I have started keeping a list again of things I intend to write about, which allows me to turn the ideas over in my head for a while until I feel really ready to write about them.
Yes, some song posts are in the works.
I really feel like I'm back to myself, and better than before, even. I've had an emotional housecleaning of sorts. When I forced myself to let go of what I really didn't need, it allowed me to rediscover what my basic necessities are. I felt like I was falling at first, but that allowed me to discover who would be there to catch me. I couldn't find beauty in the world, but Spring came and reminded me. I had forgotten how to be alone, but I relearned all the little things that sustain me, things that I'd forgotten about for too long. And I felt horribly desolate, but unless I make the mistake of withdrawing into myself, there is never any reason for loneliness.
As a learning experience it kind of sucked and there were times when I wanted nothing more than to be a different person altogether -- someone with, perhaps, a more rational range of emotions. But I know that I could not reach such incredible heights if I could not also sink to such miserable depths, and now that I am on the other side again I know I wouldn't want to be any other way.

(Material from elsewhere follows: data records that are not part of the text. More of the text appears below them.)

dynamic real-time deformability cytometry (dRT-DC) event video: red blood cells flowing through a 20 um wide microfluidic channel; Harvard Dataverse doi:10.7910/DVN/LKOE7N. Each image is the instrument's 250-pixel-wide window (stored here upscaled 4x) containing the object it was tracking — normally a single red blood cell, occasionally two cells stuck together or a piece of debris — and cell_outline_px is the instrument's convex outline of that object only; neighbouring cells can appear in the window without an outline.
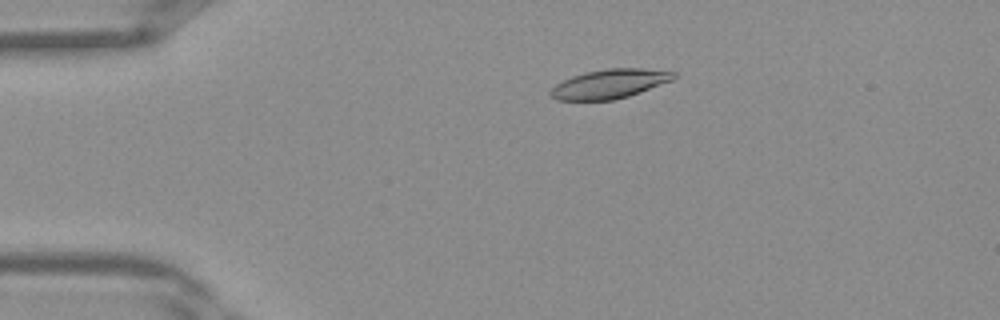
{"species": "Egyptian fruit bat (a non-hibernating species)", "species_latin": "Rousettus aegyptiacus", "temperature_condition": "warm", "stored_images_in_passage": 40, "camera_frame_rate_fps": 3000, "um_per_image_px": 0.085, "frame": {"image": 1, "passage_image": 8, "time_ms": 2.333, "image_size_px": [1000, 320], "cell_outline_px": [[676, 76], [672, 80], [640, 92], [628, 96], [612, 100], [556, 100], [548, 92], [556, 84], [572, 76], [604, 68], [640, 68], [676, 72]], "centroid_in_image_um": [51.81, 7.12], "position_along_channel_um": 33.2, "area_um2": 20.75}}
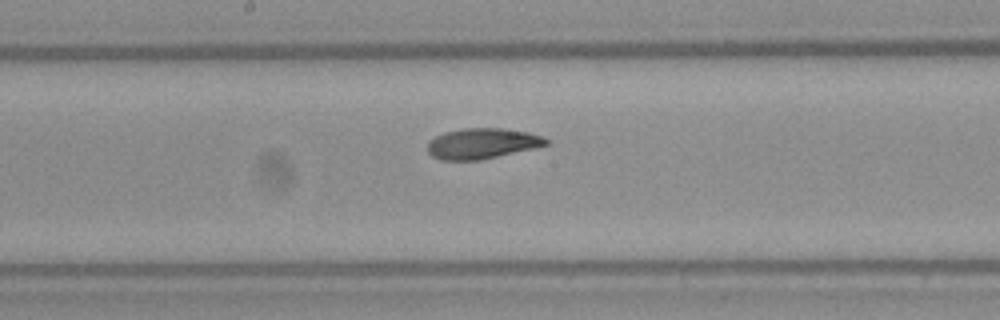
{"frame": {"image": 2, "passage_image": 21, "time_ms": 6.667, "image_size_px": [1000, 320], "cell_outline_px": [[548, 144], [536, 148], [480, 160], [440, 160], [432, 156], [428, 152], [428, 144], [436, 136], [444, 132], [464, 128], [504, 128], [528, 132], [540, 136], [548, 140]], "centroid_in_image_um": [40.99, 12.2], "position_along_channel_um": 207.2, "area_um2": 21.04}}
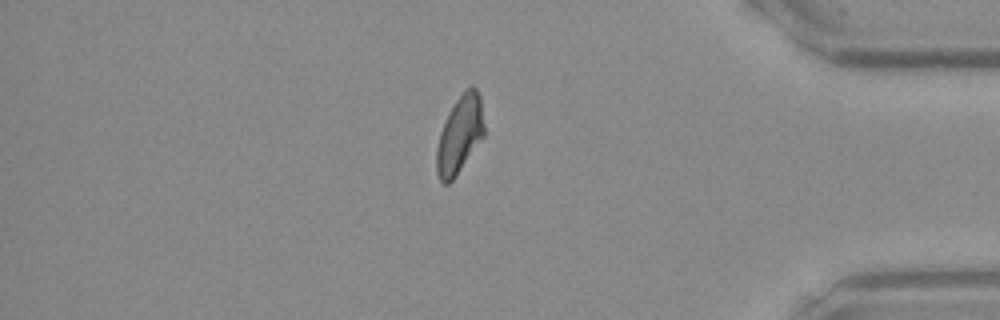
{"frame": {"image": 3, "passage_image": 34, "time_ms": 11.0, "image_size_px": [1000, 320], "cell_outline_px": [[484, 136], [456, 176], [448, 184], [444, 184], [440, 180], [436, 172], [436, 148], [440, 132], [456, 100], [472, 84], [476, 88], [480, 96], [484, 124]], "centroid_in_image_um": [39.08, 11.48], "position_along_channel_um": 396.1, "area_um2": 21.21}}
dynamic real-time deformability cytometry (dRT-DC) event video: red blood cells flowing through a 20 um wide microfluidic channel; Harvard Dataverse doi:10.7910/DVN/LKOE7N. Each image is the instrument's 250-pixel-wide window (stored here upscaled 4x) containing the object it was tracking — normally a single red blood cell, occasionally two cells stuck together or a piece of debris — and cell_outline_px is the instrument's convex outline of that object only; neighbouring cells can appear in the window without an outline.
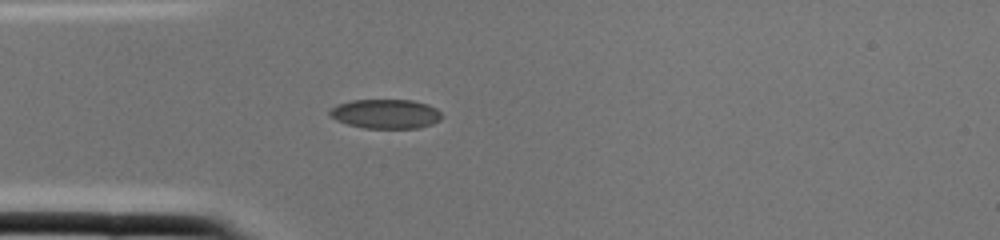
{"species": "common noctule bat (a hibernating species)", "species_latin": "Nyctalus noctula", "temperature_condition": "cold", "stored_images_in_passage": 2, "camera_frame_rate_fps": 3000, "um_per_image_px": 0.085, "animal": {"sex": "female", "body_mass_g": 22.0, "forearm_length_mm": 56.7}, "frame": {"image": 1, "passage_image": 2, "time_ms": 0.333, "image_size_px": [1000, 240], "cell_outline_px": [[444, 116], [440, 120], [432, 124], [416, 128], [364, 128], [348, 124], [336, 120], [328, 116], [328, 112], [336, 104], [352, 100], [412, 100], [428, 104], [436, 108]], "centroid_in_image_um": [32.78, 9.67], "position_along_channel_um": 52.2, "area_um2": 19.31}}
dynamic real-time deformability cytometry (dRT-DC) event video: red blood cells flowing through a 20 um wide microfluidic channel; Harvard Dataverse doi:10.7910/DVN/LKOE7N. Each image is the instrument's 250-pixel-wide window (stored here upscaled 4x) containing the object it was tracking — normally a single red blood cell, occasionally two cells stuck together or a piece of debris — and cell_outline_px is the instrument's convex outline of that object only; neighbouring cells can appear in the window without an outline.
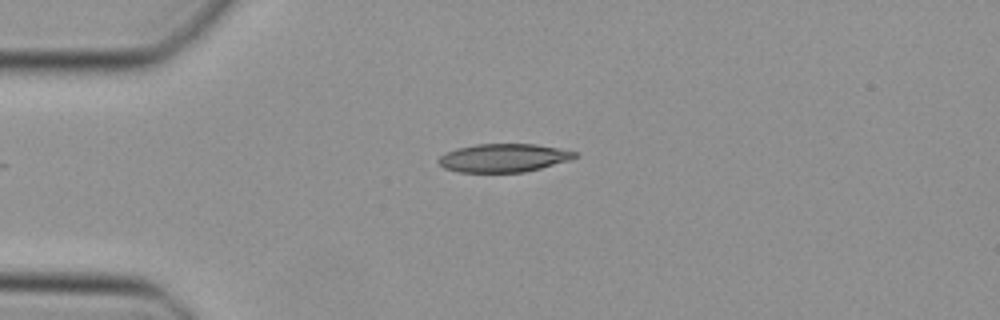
{"species": "Egyptian fruit bat (a non-hibernating species)", "species_latin": "Rousettus aegyptiacus", "temperature_condition": "cold", "stored_images_in_passage": 32, "camera_frame_rate_fps": 3000, "um_per_image_px": 0.085, "animal": {"sex": "female"}, "frame": {"image": 1, "passage_image": 1, "time_ms": 0.0, "image_size_px": [1000, 320], "cell_outline_px": [[576, 156], [568, 160], [540, 168], [524, 172], [460, 172], [444, 168], [436, 160], [440, 156], [456, 148], [476, 144], [536, 144], [576, 152]], "centroid_in_image_um": [42.75, 13.42], "position_along_channel_um": 42.3, "area_um2": 22.2}}
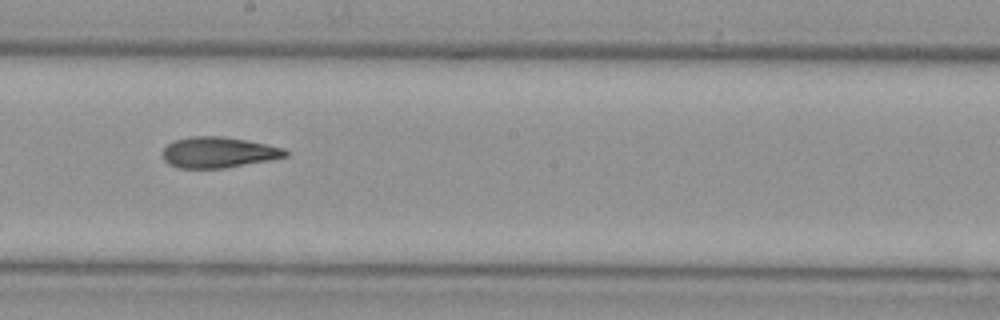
{"frame": {"image": 2, "passage_image": 16, "time_ms": 5.0, "image_size_px": [1000, 320], "cell_outline_px": [[288, 156], [272, 160], [224, 168], [180, 168], [168, 164], [164, 160], [164, 148], [172, 140], [192, 136], [220, 136], [268, 144], [284, 148], [288, 152]], "centroid_in_image_um": [18.58, 12.95], "position_along_channel_um": 229.6, "area_um2": 22.08}}
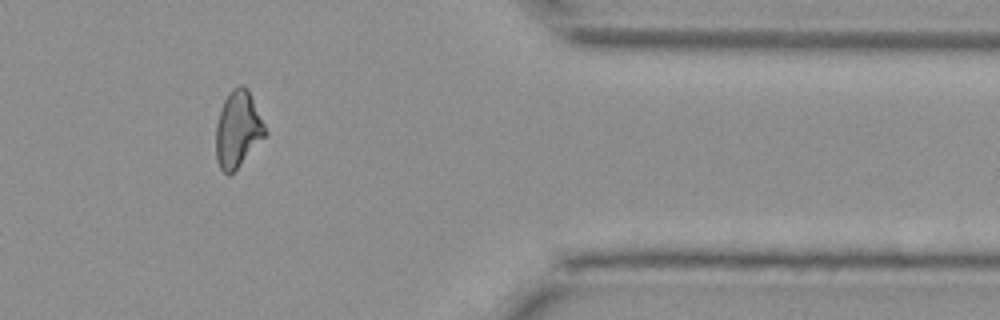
{"frame": {"image": 3, "passage_image": 29, "time_ms": 9.333, "image_size_px": [1000, 320], "cell_outline_px": [[268, 132], [236, 168], [228, 176], [220, 168], [216, 160], [216, 124], [224, 100], [228, 92], [232, 88], [240, 84], [244, 84], [248, 88]], "centroid_in_image_um": [20.2, 10.94], "position_along_channel_um": 391.2, "area_um2": 21.68}}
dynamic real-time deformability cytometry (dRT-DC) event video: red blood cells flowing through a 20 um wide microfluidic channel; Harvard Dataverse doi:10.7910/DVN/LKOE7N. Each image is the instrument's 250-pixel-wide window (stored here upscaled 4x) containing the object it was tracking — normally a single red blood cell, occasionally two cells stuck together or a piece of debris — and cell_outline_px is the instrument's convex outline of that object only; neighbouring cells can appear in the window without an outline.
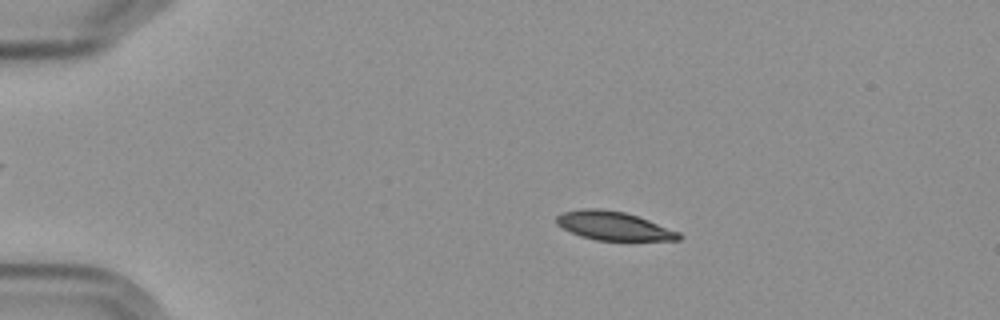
{"species": "Egyptian fruit bat (a non-hibernating species)", "species_latin": "Rousettus aegyptiacus", "temperature_condition": "cold", "stored_images_in_passage": 9, "camera_frame_rate_fps": 3000, "um_per_image_px": 0.085, "frame": {"image": 1, "passage_image": 2, "time_ms": 1.0, "image_size_px": [1000, 320], "cell_outline_px": [[684, 236], [680, 240], [596, 240], [580, 236], [556, 224], [556, 216], [564, 212], [580, 208], [600, 208], [624, 212], [648, 220], [680, 232]], "centroid_in_image_um": [52.16, 19.19], "position_along_channel_um": 32.8, "area_um2": 20.35}}
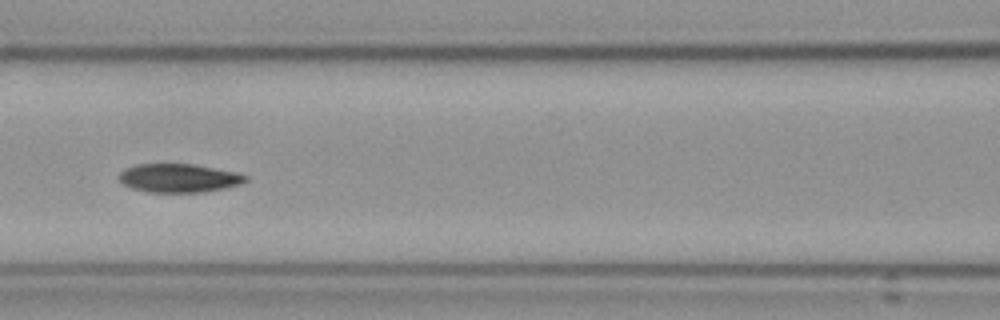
{"frame": {"image": 2, "passage_image": 6, "time_ms": 6.0, "image_size_px": [1000, 320], "cell_outline_px": [[248, 180], [240, 184], [228, 188], [204, 192], [148, 192], [132, 188], [124, 184], [116, 176], [124, 168], [136, 164], [192, 164], [236, 172], [248, 176]], "centroid_in_image_um": [15.2, 15.14], "position_along_channel_um": 151.4, "area_um2": 21.21}}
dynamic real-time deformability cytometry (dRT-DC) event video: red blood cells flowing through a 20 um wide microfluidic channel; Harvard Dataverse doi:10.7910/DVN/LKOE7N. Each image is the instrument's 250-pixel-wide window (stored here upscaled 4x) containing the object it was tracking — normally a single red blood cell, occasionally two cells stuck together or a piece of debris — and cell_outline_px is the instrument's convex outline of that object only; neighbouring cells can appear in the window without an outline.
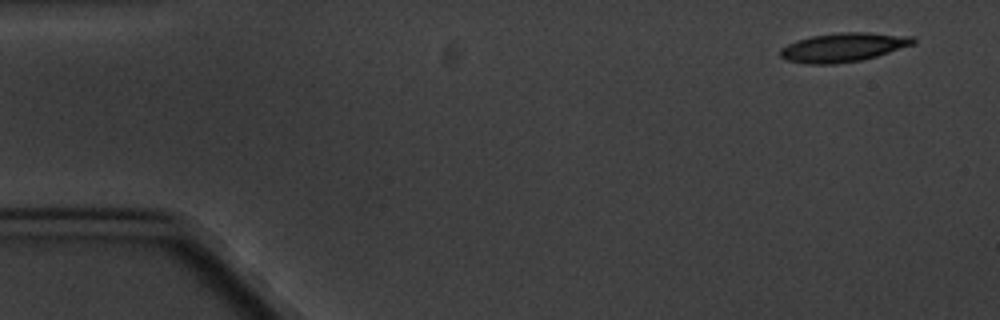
{"species": "common noctule bat (a hibernating species)", "species_latin": "Nyctalus noctula", "temperature_condition": "cold", "stored_images_in_passage": 4, "camera_frame_rate_fps": 3000, "um_per_image_px": 0.085, "animal": {"sex": "male", "body_mass_g": 20.1, "forearm_length_mm": 53.5}, "frame": {"image": 1, "passage_image": 1, "time_ms": 0.0, "image_size_px": [1000, 320], "cell_outline_px": [[916, 44], [876, 56], [860, 60], [836, 64], [808, 64], [784, 60], [780, 56], [780, 48], [796, 40], [812, 36], [840, 32], [868, 32], [912, 36], [916, 40]], "centroid_in_image_um": [71.68, 4.02], "position_along_channel_um": 13.3, "area_um2": 22.54}}
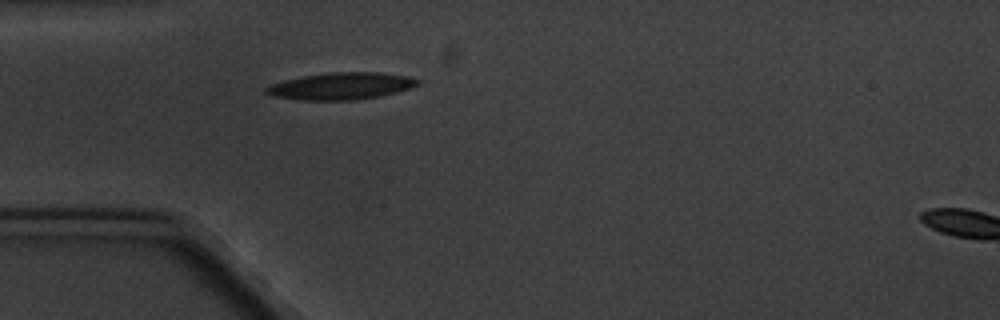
{"frame": {"image": 2, "passage_image": 4, "time_ms": 4.333, "image_size_px": [1000, 320], "cell_outline_px": [[420, 84], [396, 92], [380, 96], [356, 100], [304, 100], [272, 96], [264, 92], [264, 88], [268, 84], [300, 76], [328, 72], [380, 72], [408, 76], [420, 80]], "centroid_in_image_um": [28.95, 7.31], "position_along_channel_um": 56.1, "area_um2": 24.04}}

I have looked back at the history of my relationships with my closest friends, and sometimes I can't imagine why they are still here, after all these twists and turns. But in the end why doesn't really matter, the fact is that they are, and it is blissful to know that.
So here I am again -- a little more grateful, a little more humble, a little more forgiving, a little less crotchety, and most of all ready to try living in the moment again, living the best way I know how.
Thanks for bearing with me.
Glad to hear things are going well (not that I ever doubted you'd make it).